#### WORK REQUEST:
The expected output is every entry, repeated word for word.

#### Body or hand keypoint data:
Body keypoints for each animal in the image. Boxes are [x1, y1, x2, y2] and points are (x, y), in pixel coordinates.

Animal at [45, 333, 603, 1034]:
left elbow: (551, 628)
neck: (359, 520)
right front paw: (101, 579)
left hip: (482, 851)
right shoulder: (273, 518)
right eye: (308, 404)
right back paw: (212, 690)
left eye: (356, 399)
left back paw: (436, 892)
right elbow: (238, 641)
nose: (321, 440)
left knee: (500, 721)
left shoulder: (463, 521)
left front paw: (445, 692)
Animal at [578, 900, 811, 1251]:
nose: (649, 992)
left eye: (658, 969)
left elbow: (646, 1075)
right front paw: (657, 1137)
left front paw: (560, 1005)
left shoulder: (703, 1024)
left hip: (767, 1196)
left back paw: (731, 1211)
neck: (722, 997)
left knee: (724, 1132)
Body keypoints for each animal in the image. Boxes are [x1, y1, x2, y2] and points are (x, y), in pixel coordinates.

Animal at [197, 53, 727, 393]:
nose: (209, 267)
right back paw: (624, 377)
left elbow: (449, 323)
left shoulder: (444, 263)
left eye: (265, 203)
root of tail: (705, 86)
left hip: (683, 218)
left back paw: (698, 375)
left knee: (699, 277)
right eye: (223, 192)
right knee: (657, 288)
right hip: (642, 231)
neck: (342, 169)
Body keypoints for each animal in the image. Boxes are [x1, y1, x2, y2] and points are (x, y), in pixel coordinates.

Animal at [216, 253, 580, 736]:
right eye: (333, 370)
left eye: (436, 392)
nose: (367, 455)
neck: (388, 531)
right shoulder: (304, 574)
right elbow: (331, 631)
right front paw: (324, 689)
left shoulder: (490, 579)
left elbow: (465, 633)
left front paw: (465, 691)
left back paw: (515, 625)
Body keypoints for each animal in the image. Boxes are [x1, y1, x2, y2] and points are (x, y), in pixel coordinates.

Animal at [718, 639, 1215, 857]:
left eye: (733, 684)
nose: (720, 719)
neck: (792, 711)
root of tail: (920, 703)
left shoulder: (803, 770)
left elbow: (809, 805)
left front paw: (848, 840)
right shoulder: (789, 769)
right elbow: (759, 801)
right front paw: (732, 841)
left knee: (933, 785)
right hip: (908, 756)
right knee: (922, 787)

#### SOLVED EXERCISE:
Body keypoints for each animal in the image. Boxes are [x1, y1, x2, y2] and points are (x, y), in pixel coordinates.

Animal at [45, 333, 603, 1034]:
left elbow: (551, 628)
neck: (359, 520)
right front paw: (101, 579)
left hip: (482, 851)
right shoulder: (273, 518)
right eye: (308, 404)
right back paw: (212, 690)
left eye: (356, 399)
left back paw: (436, 892)
right elbow: (238, 641)
nose: (321, 440)
left knee: (500, 721)
left shoulder: (463, 521)
left front paw: (445, 692)
Animal at [578, 900, 811, 1251]:
nose: (649, 992)
left eye: (658, 969)
left elbow: (646, 1075)
right front paw: (657, 1137)
left front paw: (560, 1005)
left shoulder: (703, 1024)
left hip: (767, 1196)
left back paw: (731, 1211)
neck: (722, 997)
left knee: (724, 1132)
Body keypoints for each animal in the image. Boxes are [x1, y1, x2, y2] and points are (x, y), in pixel coordinates.

Animal at [197, 53, 727, 393]:
nose: (209, 267)
right back paw: (624, 377)
left elbow: (449, 323)
left shoulder: (444, 263)
left eye: (265, 203)
root of tail: (705, 86)
left hip: (683, 218)
left back paw: (698, 375)
left knee: (699, 277)
right eye: (223, 192)
right knee: (657, 288)
right hip: (642, 231)
neck: (342, 169)
Body keypoints for each animal in the image. Boxes are [x1, y1, x2, y2] and points are (x, y), in pixel coordinates.

Animal at [216, 253, 580, 736]:
right eye: (333, 370)
left eye: (436, 392)
nose: (367, 455)
neck: (388, 531)
right shoulder: (304, 574)
right elbow: (331, 631)
right front paw: (324, 689)
left shoulder: (490, 579)
left elbow: (465, 633)
left front paw: (465, 691)
left back paw: (515, 625)
Body keypoints for each animal in the image. Boxes are [x1, y1, x2, y2] and points are (x, y), in pixel coordinates.

Animal at [718, 639, 1215, 857]:
left eye: (733, 684)
nose: (720, 719)
neck: (792, 711)
root of tail: (920, 703)
left shoulder: (803, 770)
left elbow: (809, 805)
left front paw: (848, 840)
right shoulder: (789, 769)
right elbow: (759, 801)
right front paw: (732, 841)
left knee: (933, 785)
right hip: (908, 756)
right knee: (922, 787)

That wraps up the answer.